America ready to broker Indo-Pak peace: Bush

Washington, September 23 :

The United States is prepared to play any role in efforts by India and Pakistan to resolve the Kashmir dispute if invited by the two nuclear-armed neighbours, US President George W Bush said yesterday.

Bush, speaking at a joint news conference with Pakistani President Pervez Musharraf, said he noticed that leaders of the two countries were determined to end their row over the Himalayan territory of Kashmir, claimed in full by both.

“I asked the president, just like I would ask the prime minister of India: What can we do to

help? What would you like the United States to do to facilitate an agreement?,” the US leader said after hour-long talks with Musharraf.

“Would you like us to get out of the way? Would you like us not to show up? Would you like us to be actively involved?
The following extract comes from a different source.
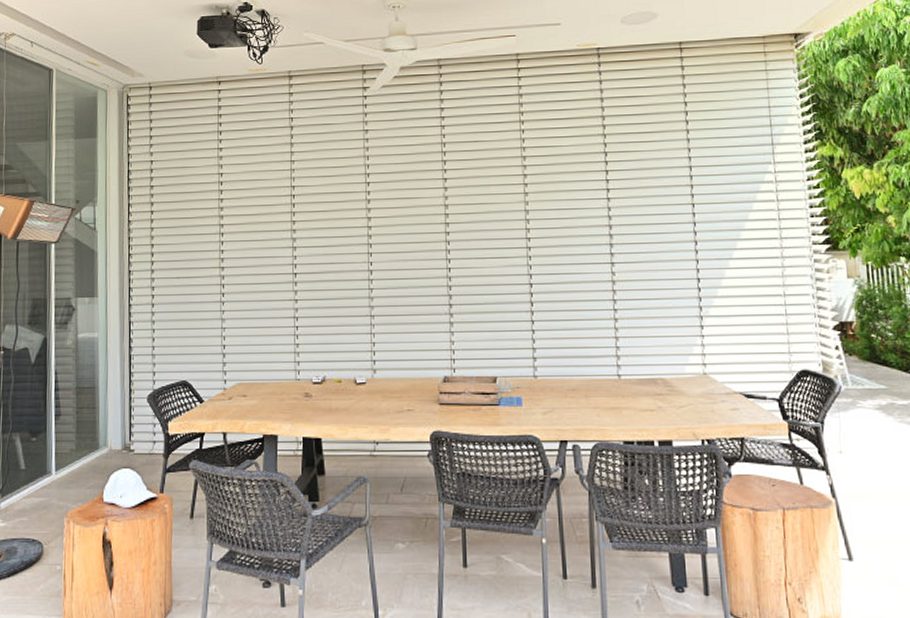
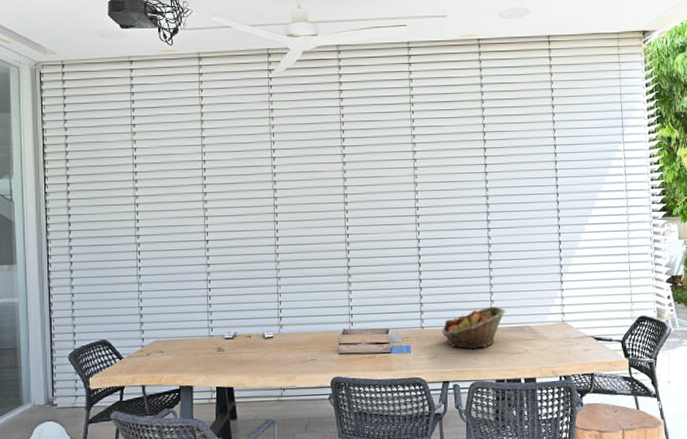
fruit basket: none [559,353,635,405] -> present [442,306,506,350]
How can we help you, if you so desire, to achieve peace?,” Bush said.

“And that’s the role of the United States, as far as I’m concerned.” Musharraf had briefed Bush on his recent agreement with Indian Prime Minister Manmohan Singh for top diplomats in New Delhi and Islamabad to resume high-level peace talks suspended in July after a series of bombings in Mumbai.

Bush said he was “encouraged” by the agreement between Musharraf and Singh reached on the sidelines of Non-Aligned Movement summit in Cuba this month to move the peace talks forward. “It is an indication that there is desire at the leadership level to solve this longstanding problem,” he said.

Musharraf said that rather than leaving the task to officials and ministers, who were bogged down with “so many meetings,” he and Singh should grapple head-on with the contentious issues that need to be tackled to bring about lasting peace.

“It is a time that Prime Minister Manmohan Singh and myself, we sit down and reach decisions and solutions, because I always believe that one should never suffer from paralysis through analysis,” he told a forum at the George Washington University yesterday.

Singh has accepted an invitation from Musharraf to visit Pakistan.

Musharraf warned of groups bent on derailing the peace process but said that there was “a resolve on both sides to move the process forward.” The groups, he said, “have rigid positions” and “don’t want to move the peace process forward.”